**Exercise requirements:** Set down the data below without change, skipping the pictures it holds.
━━━━━ Extracted material
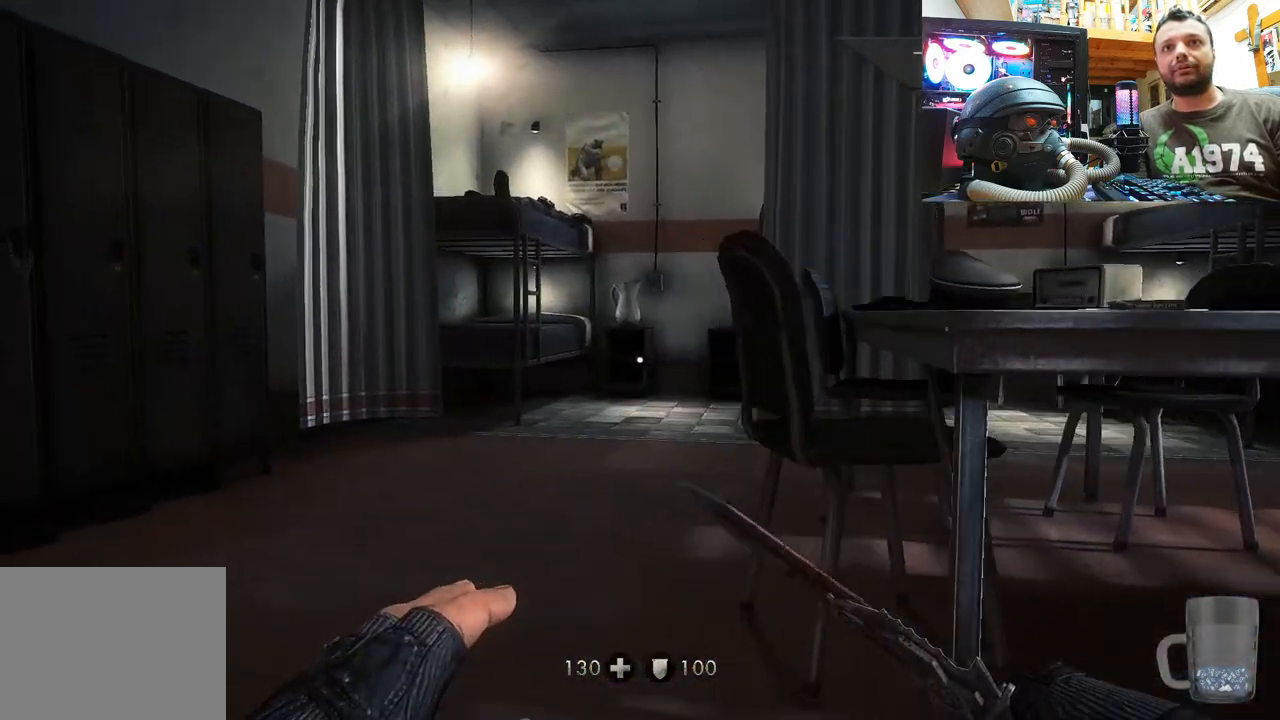
{"buttons": [], "left_stick": "up-left", "right_stick": "right", "events": [[233, "right_stick", "right"]]}
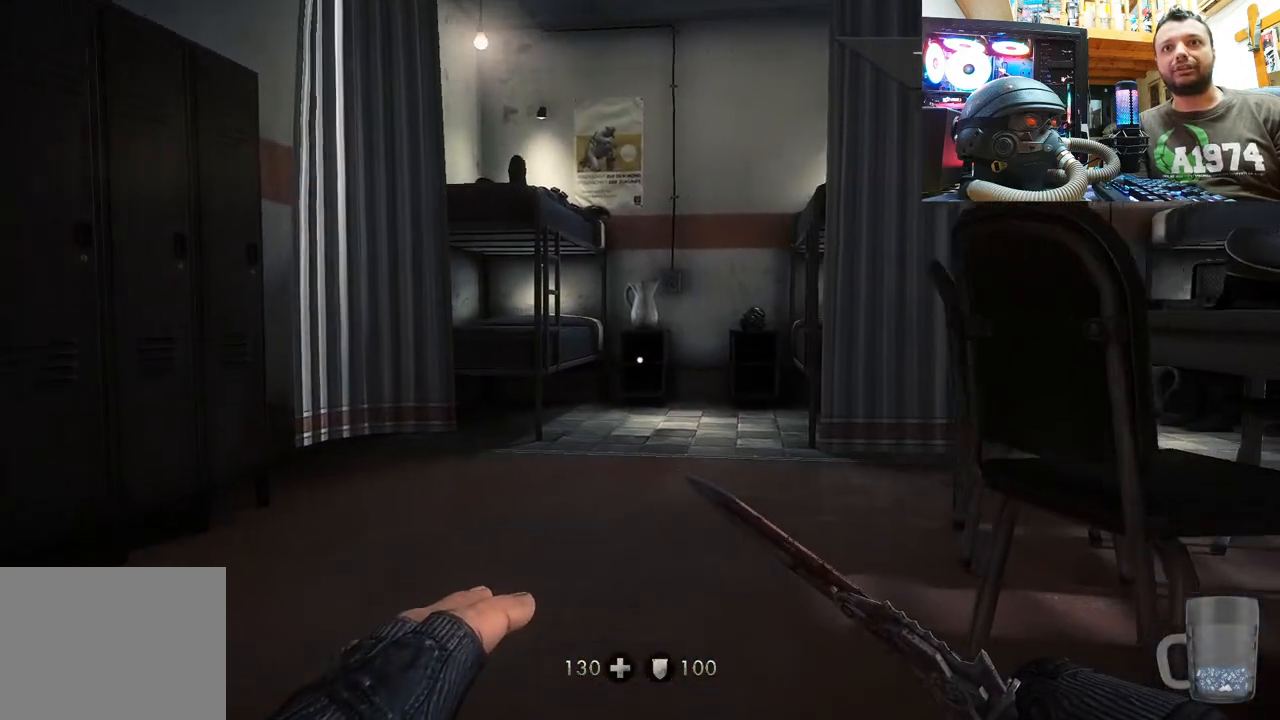
{"buttons": [], "left_stick": "up-left", "right_stick": "right", "events": []}
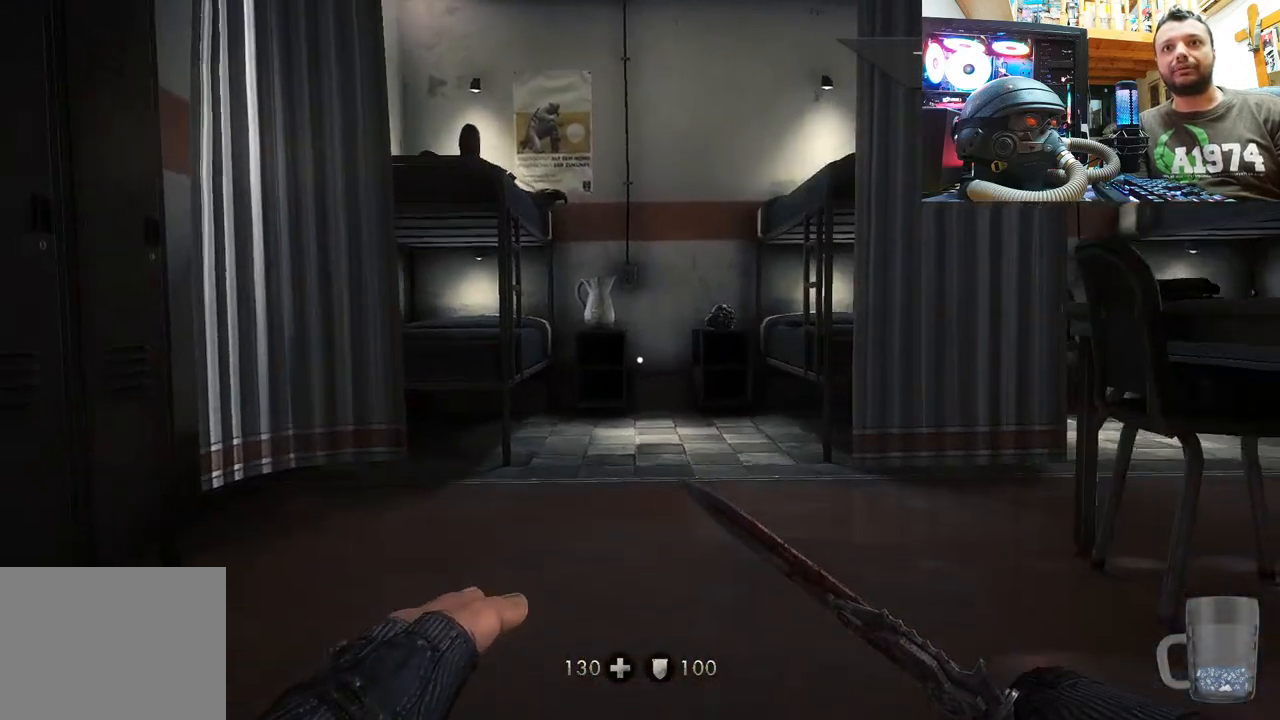
{"buttons": [], "left_stick": "up-right", "right_stick": "center", "events": [[267, "left_stick", "up"], [300, "right_stick", "center"], [383, "left_stick", "up-right"]]}
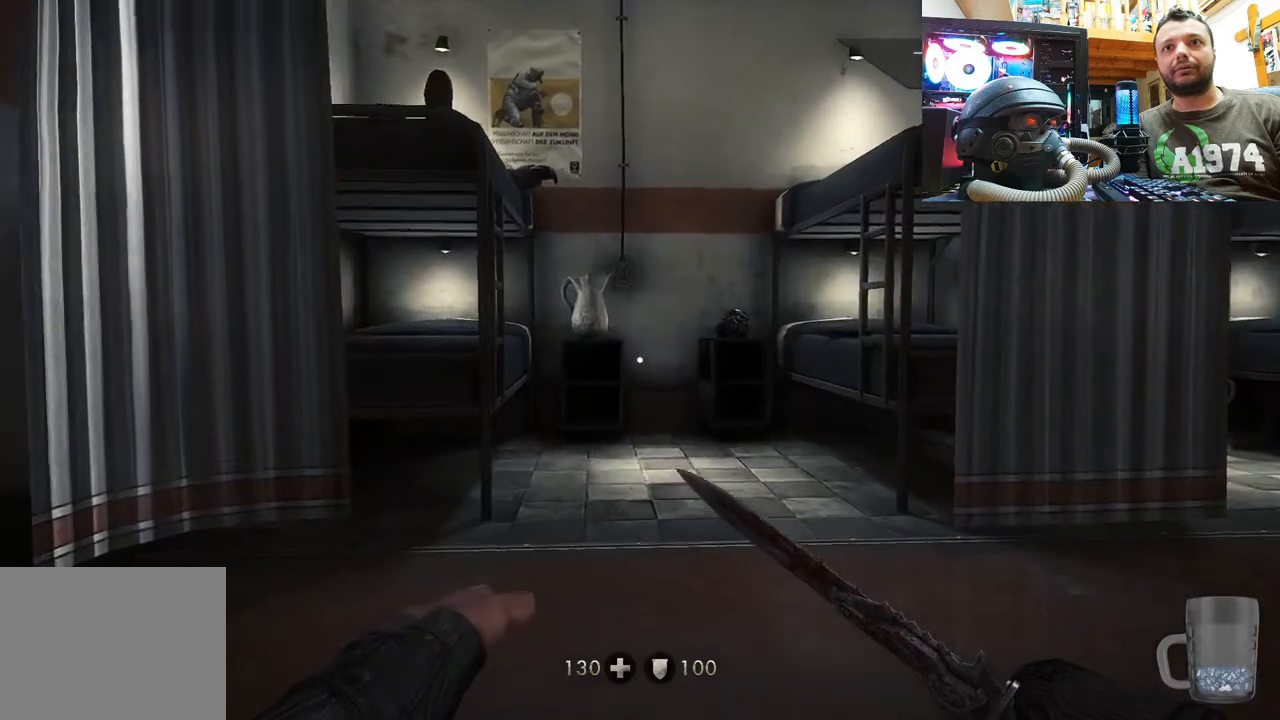
{"buttons": [], "left_stick": "up-right", "right_stick": "left", "events": [[167, "right_stick", "left"]]}
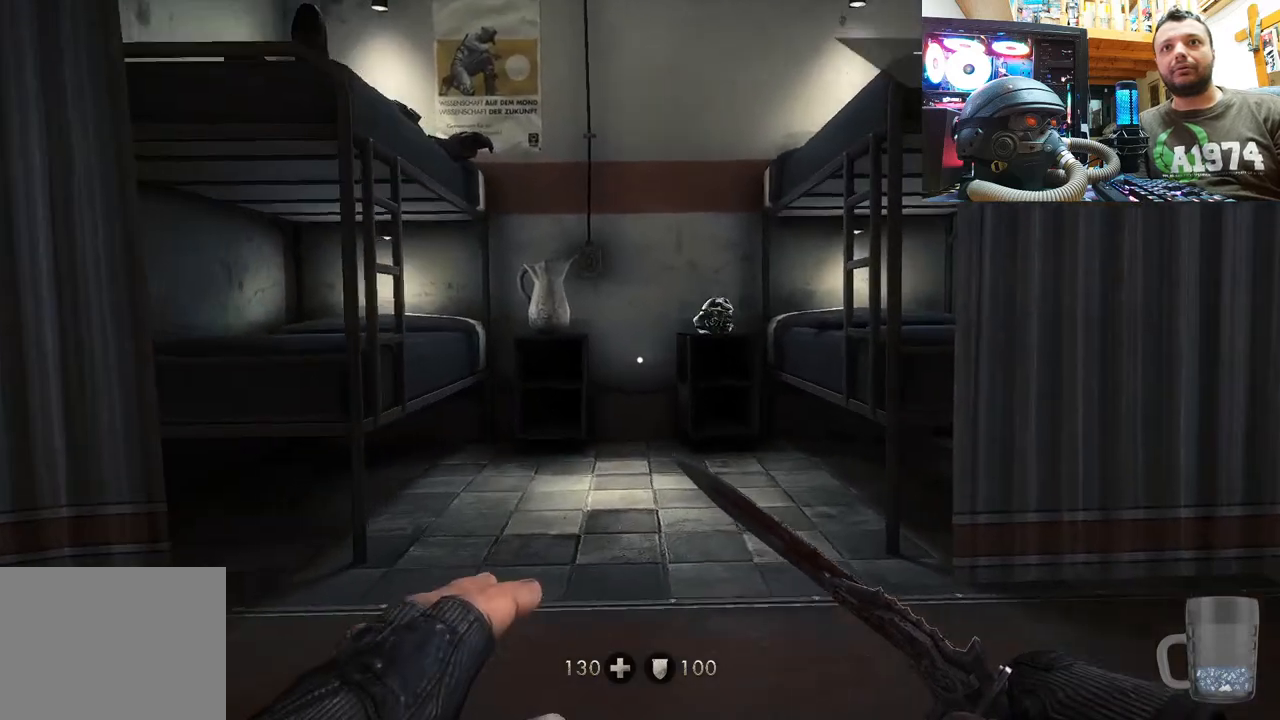
{"buttons": [], "left_stick": "up-right", "right_stick": "down", "events": [[17, "right_stick", "down-left"], [283, "right_stick", "center"], [500, "right_stick", "down"]]}
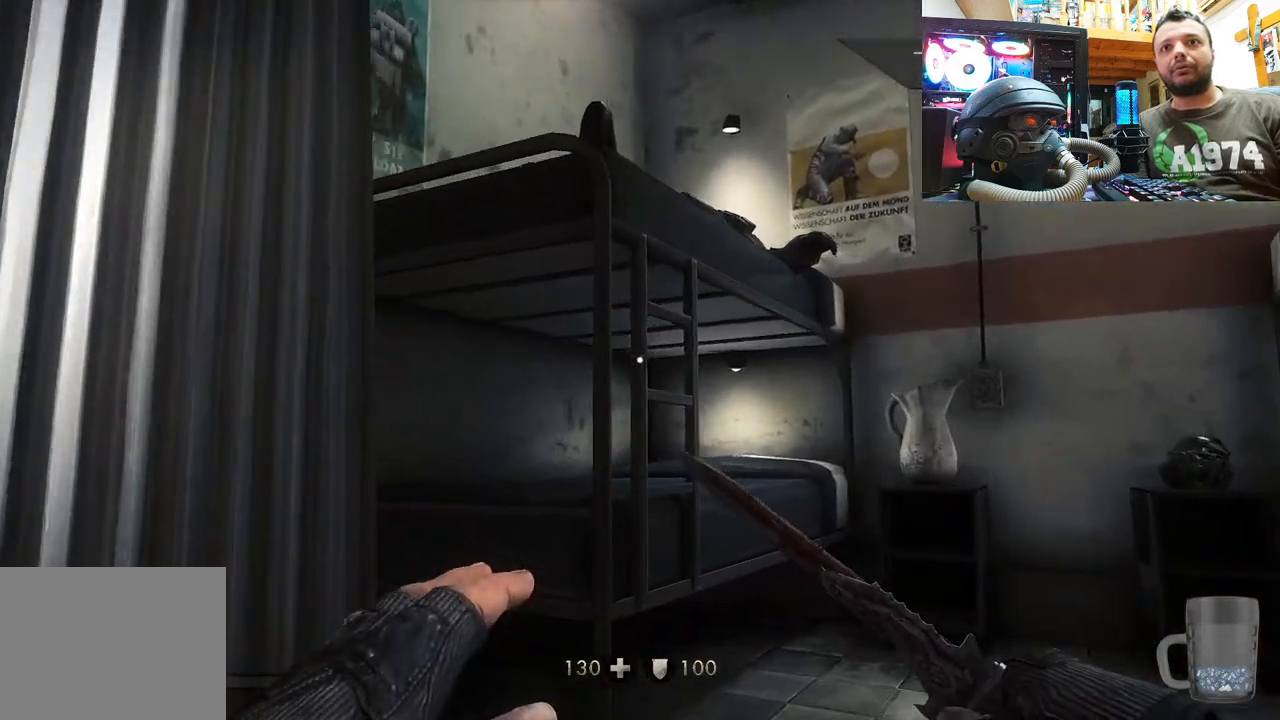
{"buttons": [], "left_stick": "center", "right_stick": "down-left", "events": [[283, "right_stick", "down-left"], [483, "left_stick", "center"]]}
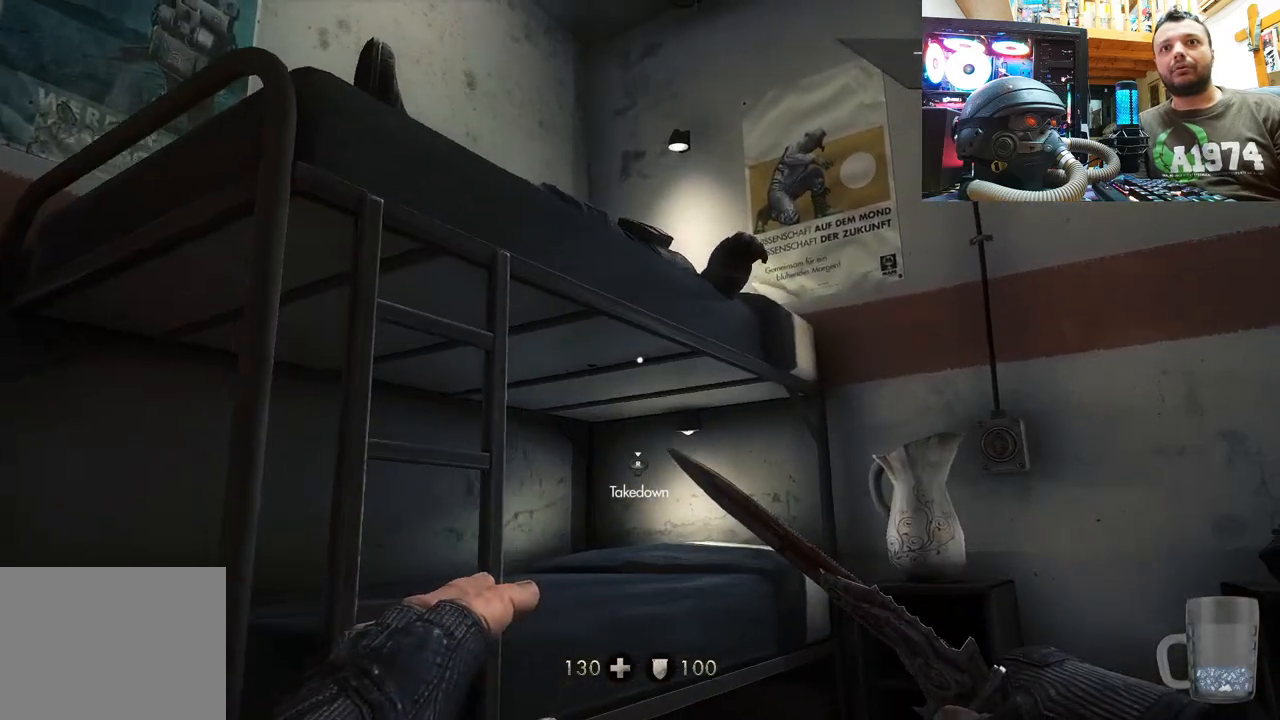
{"buttons": ["R3"], "left_stick": "center", "right_stick": "center", "events": [[17, "right_stick", "center"], [400, "R3", "down"]]}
━━━━━━━━━━
**Answer section:**
{"buttons": [], "left_stick": "up-left", "right_stick": "right", "events": [[233, "right_stick", "right"]]}
{"buttons": [], "left_stick": "up-left", "right_stick": "right", "events": []}
{"buttons": [], "left_stick": "up-right", "right_stick": "center", "events": [[267, "left_stick", "up"], [300, "right_stick", "center"], [383, "left_stick", "up-right"]]}
{"buttons": [], "left_stick": "up-right", "right_stick": "left", "events": [[167, "right_stick", "left"]]}
{"buttons": [], "left_stick": "up-right", "right_stick": "down", "events": [[17, "right_stick", "down-left"], [283, "right_stick", "center"], [500, "right_stick", "down"]]}
{"buttons": [], "left_stick": "center", "right_stick": "down-left", "events": [[283, "right_stick", "down-left"], [483, "left_stick", "center"]]}
{"buttons": ["R3"], "left_stick": "center", "right_stick": "center", "events": [[17, "right_stick", "center"], [400, "R3", "down"]]}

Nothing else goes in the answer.